Havenwood Multi-family (provisional name), Grand Forest Drive, across from Simplot Sports Complex, 48 units. Developer: Havenwood Partners, general contractor: Foothill Construction, architect neUdesign Architecture. Construction started in November with completion expected in June.,

SilverCloud Apartments, Goodyear Way, 56 units. Developer: Trilogy Development.

Towne Pointe, Preece Drive, 24 units. Developer and general contractor: Envision Homes, architect: Wilson Architectural in Garden City. Construction started in May and was wrapped up on Dec. 15.

Idaho Street Townhomes, Idaho and 16th street, 15 units. Developer and general contractor: Hale Development, architect: Cole Architects. Construction on the first nine units started in October with the next six units expected to start in spring.

Meridian

840 Units

Stonesthrow Apartments, Florence Drive, 140 units. General contractor: Summit Developers, c. Construction started in July 2016 with 68 units complete. Completion expected in July or August.

Shallow Creek Townhomes, Locust Grove at Franklin, 60 units. Owner and general contractor: Summit Developers, architect: Houston Bugatsch Architects of Nampa. Construction started in mid-February with completion expected in July.

Paramount Square Apartments, Elsinore Avenue, 280 units. Developer: Brighton Corp, general contractor: Pacific Partners, architect: DG Group Architects. Construction starts as soon as weather permits.

The Franklin at Ten Mile, near Franklin and Ten Mile Roads, 360 units. Developer and general contractor: ESI Construction, architect: The Architects Office. Phase 1 with 128 units started in 2015 and completed in spring 2016, Phase 2 with 132 units started in September with buildings completed from May through October, Phase 3 with 100 units will start construction in summer and wrap up in September 2018.

Nampa

539+ Units

Station at Gateway, Stamm Way, 256 units. Developer and the general contractor was Bach Land and Development of Draper, Utah, architect: Tuttle and Associates of Salt Lake City. The first 64 units opened in November across from the Nampa Gateway Center and the new WinCo store with the next 48 completed in March. Another 160 units should be complete in late summer or early fall.

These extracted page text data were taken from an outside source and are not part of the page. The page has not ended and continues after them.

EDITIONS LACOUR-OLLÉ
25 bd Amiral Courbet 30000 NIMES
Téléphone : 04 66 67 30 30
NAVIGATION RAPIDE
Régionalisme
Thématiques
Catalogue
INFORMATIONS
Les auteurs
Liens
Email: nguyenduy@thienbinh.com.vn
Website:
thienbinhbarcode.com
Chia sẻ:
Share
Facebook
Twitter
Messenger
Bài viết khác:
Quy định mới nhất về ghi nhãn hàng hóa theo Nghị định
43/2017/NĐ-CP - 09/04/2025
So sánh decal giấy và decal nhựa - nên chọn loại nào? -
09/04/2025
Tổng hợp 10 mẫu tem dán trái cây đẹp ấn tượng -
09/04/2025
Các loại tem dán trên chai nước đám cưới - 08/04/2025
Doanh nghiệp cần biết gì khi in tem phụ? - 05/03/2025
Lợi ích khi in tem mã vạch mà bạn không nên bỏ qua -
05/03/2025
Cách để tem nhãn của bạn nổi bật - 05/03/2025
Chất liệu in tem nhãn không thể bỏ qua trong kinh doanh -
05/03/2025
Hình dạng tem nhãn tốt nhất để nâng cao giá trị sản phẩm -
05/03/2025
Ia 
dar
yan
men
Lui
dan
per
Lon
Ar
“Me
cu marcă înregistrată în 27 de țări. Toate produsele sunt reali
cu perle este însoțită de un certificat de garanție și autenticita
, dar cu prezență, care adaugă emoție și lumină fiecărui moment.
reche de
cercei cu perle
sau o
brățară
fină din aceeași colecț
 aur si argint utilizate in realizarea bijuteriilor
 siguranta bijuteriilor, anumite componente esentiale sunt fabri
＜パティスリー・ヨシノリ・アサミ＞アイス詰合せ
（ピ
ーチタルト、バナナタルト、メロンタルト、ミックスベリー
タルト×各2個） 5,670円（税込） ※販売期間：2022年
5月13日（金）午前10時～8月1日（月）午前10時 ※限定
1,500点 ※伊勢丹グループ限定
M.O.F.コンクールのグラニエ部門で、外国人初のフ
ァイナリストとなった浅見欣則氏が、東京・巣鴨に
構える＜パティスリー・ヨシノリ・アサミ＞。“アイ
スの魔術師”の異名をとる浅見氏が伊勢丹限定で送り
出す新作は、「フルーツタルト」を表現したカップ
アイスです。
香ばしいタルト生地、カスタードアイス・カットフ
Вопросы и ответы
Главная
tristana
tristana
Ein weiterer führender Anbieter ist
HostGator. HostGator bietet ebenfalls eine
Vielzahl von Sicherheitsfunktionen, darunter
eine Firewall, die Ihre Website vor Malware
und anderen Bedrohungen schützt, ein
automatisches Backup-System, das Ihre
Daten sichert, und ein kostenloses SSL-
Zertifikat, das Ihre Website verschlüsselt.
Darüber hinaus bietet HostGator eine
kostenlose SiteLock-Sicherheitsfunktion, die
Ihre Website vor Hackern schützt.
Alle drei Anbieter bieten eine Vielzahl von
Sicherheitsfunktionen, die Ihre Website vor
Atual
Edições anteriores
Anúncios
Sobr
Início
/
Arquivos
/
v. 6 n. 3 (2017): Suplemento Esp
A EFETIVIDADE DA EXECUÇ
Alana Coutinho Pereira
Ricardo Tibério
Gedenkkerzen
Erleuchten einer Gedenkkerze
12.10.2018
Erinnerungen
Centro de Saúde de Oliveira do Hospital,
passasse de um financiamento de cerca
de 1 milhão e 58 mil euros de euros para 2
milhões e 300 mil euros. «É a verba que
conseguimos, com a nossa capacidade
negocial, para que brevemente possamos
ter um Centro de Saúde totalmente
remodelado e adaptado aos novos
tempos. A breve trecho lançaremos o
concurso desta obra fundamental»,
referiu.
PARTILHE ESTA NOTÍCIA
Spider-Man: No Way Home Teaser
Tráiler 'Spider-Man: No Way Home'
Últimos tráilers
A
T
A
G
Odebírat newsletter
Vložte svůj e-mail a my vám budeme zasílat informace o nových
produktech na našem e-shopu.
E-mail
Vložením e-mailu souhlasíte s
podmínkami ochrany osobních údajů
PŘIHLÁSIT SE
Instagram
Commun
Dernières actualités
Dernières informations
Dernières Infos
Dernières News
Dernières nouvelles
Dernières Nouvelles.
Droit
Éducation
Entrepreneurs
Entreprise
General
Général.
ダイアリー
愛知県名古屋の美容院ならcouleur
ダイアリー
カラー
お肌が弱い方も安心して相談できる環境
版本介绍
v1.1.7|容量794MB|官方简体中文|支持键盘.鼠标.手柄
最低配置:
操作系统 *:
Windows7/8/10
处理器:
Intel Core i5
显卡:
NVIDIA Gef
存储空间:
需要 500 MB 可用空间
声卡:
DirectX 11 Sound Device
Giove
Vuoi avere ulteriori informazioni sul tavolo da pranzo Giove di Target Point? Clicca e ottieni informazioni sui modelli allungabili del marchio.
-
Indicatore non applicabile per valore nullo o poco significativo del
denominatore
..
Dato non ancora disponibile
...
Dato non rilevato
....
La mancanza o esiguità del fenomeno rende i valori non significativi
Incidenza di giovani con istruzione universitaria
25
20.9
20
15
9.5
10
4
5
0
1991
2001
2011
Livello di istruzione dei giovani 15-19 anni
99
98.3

Hayspur, Horton, and Kansas avenues, 30 units. Developer and general contractor: Perryman Construction Management, architect: neUdesign Architecture of Meridian. Construction started in September with completion expected in May.

RidgeCrest Commons, Birch Lane, 172 units. Developer: Biltmore Co.

Hines Creekside Park, Edgewood Circle, 48 units. Developer: Biltmore Co.

Kuna

316 Units

Crimson Point Village, Deer Flat and Ten Mile roads, 208 units. Developer and general contractor: CBH Homes. Architect: The Architects Office. Started construction in October, first two of 44 buildings completed, the remainder being built in phases

Tomorrow’s Subdivision, Kay Avenue and Ensolarado Street, 12 units. Developer and general contractor: CBH Homes. Architect: The Architects Office. Started construction in December, completion in April-May

Journey’s End, Kay Avenue, south of Kuna Road, 96 units. Developer and general contractor: Perryman Construction Management. Architect: Glancey Rockwell Architects. The first phase o 36 units started construction in October, finishing in May or June to be followed by the second phase of 60 units.